USNCPC Reverses Itself- 1968
http://wwwtripwithinthebeltway.blogspot.com/2007/01/and-so-does-us-national-capital.html



I-70S North Central Freeway- Takoma area


District of Columbia Interstate System, by DeLeuw, Cather Associates and Harry Wesse & Associates, LTD, 1971, prepared for the District of Columbia Department of Highways and Traffic, in cooperation with the U.S. Department of Transportation, Federal Highway Administration.

This represents the last past formal planning study design for the B&O Low Level Route I-70S Low Level North Central Freeway. As if planned to create opposition, it is entirely routed to the railroad's east, thus forcing the removal of the architecturally more significance along Takoma Avenue, plus the landmark Cady-Lee mansion previously spared.

A look at this railroad corridor during the 1990s revealed the geometric potential to re-craft it with the highway in an infinitely more socially sensible configuration placing highway and railway underground with the surface as a new linear park: that there was sufficient space to widen the corridor without conflict with landmark structures, and minimum displacement; for instance the tunnel would go beneath Takoma Avenue and avoid Cady Lee (which has an 85 foot setback); and since we were removing that railway berm, relocating the WMATA into a part cut and cover tunnel while retaining use of the existing overpass of Georgia Avenue and the CSX and MARC into a drilled tunnel owing to the grade requirements of 1% versus 5%, opening up the area laterally and lineally. Have you seen the M30 through Madrid, Spain?

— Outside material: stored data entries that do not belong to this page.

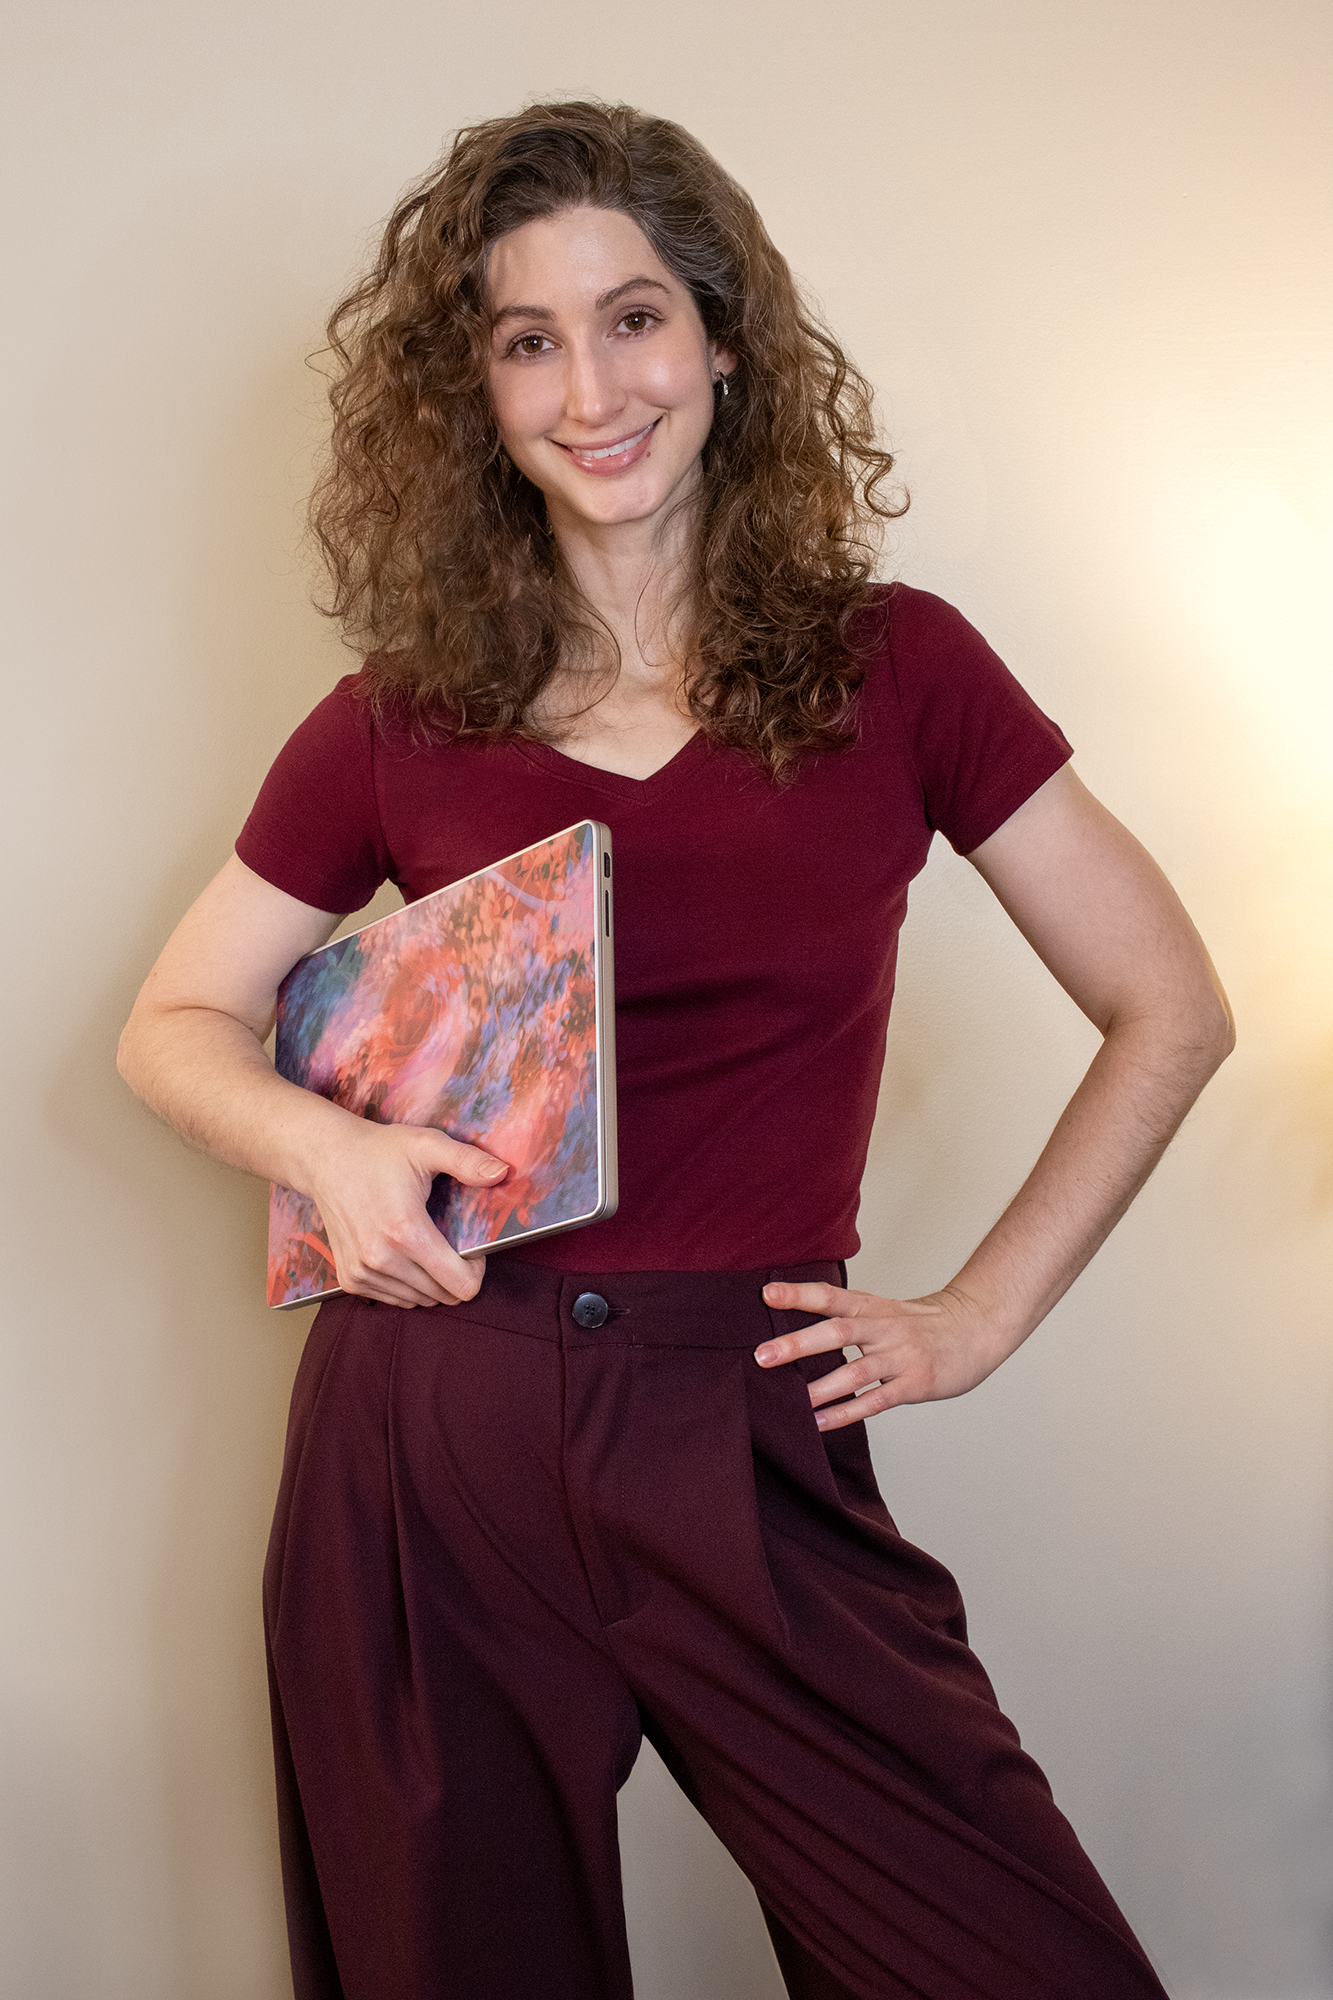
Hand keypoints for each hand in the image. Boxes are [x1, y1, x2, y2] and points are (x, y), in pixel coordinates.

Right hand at [306, 1118, 509, 1308]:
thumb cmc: (378, 1151)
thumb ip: (467, 1161)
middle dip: (455, 1273)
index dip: (476, 1269)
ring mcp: (362, 1273)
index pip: (461, 1285)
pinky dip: (407, 1285)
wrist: (326, 1159)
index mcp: (406, 1232)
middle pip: (444, 1296)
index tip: (470, 1247)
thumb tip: (503, 1173)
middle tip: (447, 1241)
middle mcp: (381, 1260)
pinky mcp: (349, 1280)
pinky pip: (395, 1299)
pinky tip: (402, 1253)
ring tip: (423, 1245)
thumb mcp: (426, 1145)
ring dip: (431, 1281)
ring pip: (420, 1301)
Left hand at [755, 1281, 1011, 1429]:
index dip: (798, 1294)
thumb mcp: (886, 1310)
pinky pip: (877, 1400)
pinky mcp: (916, 1382)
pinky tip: (822, 1422)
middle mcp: (884, 1328)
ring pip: (855, 1371)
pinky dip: (847, 1412)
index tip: (767, 1292)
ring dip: (820, 1388)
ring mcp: (901, 1356)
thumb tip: (799, 1333)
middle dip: (797, 1344)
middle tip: (762, 1355)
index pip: (830, 1296)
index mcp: (872, 1307)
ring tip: (791, 1402)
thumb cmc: (924, 1323)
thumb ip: (850, 1319)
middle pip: (837, 1332)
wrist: (978, 1328)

This was being written about on the internet at newsgroups as misc.transport.road in 1997, and was that year published in the Takoma Voice:

http://wwwtripwithinthebeltway.blogspot.com/2007/07/volvos-subliminal-message-for-takoma.html

Nonetheless, planning officials began looking in earnest at cramming real estate development blocking this corridor, with the first such project, the "Elevation 314" residential apartment building approved after 911 (and the brief lip service to evacuation routes). Yes, one year after 911, the Federal government would turn its back upon this route's security by allowing such limited benefit real estate development situated to subvert the greater good. Like a enclave run by a government somewhat invisible, yet omnipresent to effect a clear wobble effect of political power gravity pulling the strings.